Why Can't We Commit?
Have we become a nation of option addicts, slaves to the choices we crave?
BY: Sarah Diffenderfer Satterwhite
Do you know someone who has to be in control of the remote? No matter what's on TV, that person is always looking for something better. Commercials don't exist for advertising purposes but only to allow exploration of all the other viewing options.
Exploring options is part of our nature. But today, the remote control is a metaphor for commitment in America. We want to control our choices but from a distance, without having to get involved.
"Commitment is becoming something that people now give project by project, not for a lifetime," says Becky Bridges, a communications and marketing specialist in Dallas. "You will find a lot of commitment to a task. Many will commit to an event. But there is an ending to these types of relationships."
Short-term commitments require less. They also offer less. And when people get accustomed to short-term commitments, long-term commitments may seem less necessary. Why should we choose the long-term when the short-term offers more ease and control?
Barna Research Group says the trend toward shorter commitments has spilled into the arena of church attendance. Each year, one out of seven adults changes his or her church membership. Another one out of six regularly attends a carefully chosen handful of churches on a rotating basis rather than sticking with the same church week after week.
What fuels our commitment aversion? Uncertainty.
Virtually all of life is up for grabs. No job is secure. Half of all marriages aren't forever. Consumerism has made us option addicts. And when change is the only cultural constant, long-term commitments begin to look foolish.
Our culture of divorce, particularly, has shaped the worldview and expectations of young adults.
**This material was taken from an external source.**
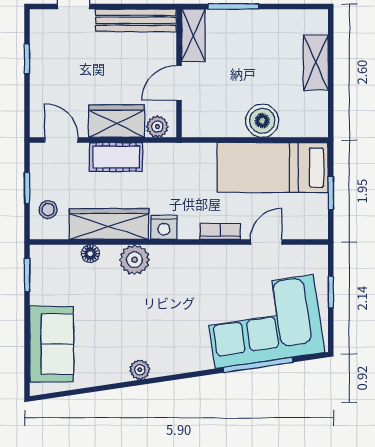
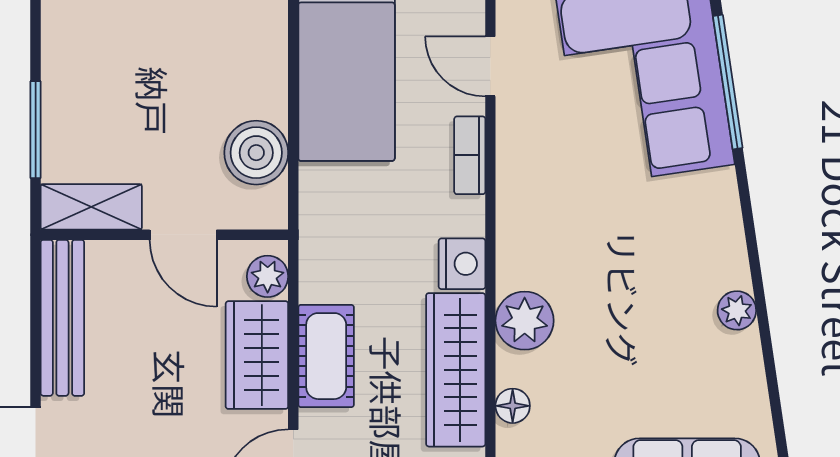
boiler: (262, 121) -> (256, 153), moved

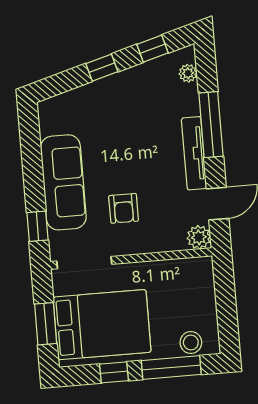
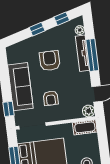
armchair: (125, 133) -> (50, 61), added
tv unit: (194, 153) -> (82, 53), moved
cot: (190, 270) -> (85, 127), added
A legacy of pain and uncertainty has made marriage a risky and sober lifestyle choice, and as a result many young adults have postponed marriage.
When downsizing and mergers erase any expectation of employer loyalty, and dot-coms portend not only quick riches but also sudden failure, people come to accept job volatility.
But all this talk about commitment aversion can be misleading, says Cassidy Dale, 29, a research consultant and futurist in Washington, D.C. What often looks like a lack of commitment may actually be a shifting of commitments. People still commit, but to different things, says Dale. Perhaps what we need are new ways to measure loyalty.
"People are basically commitment-oriented, and people choose commitments based on their priorities," says Dale. The Builder generation--those born before 1946--tend to commit to concrete things, like churches and other institutions. The Boomers--born 1946 to 1964--don't feel that allegiance to concrete institutions, so the Builders see them as noncommittal. On the contrary, the Boomers feel a strong commitment to causes, such as Habitat for Humanity and Promise Keepers.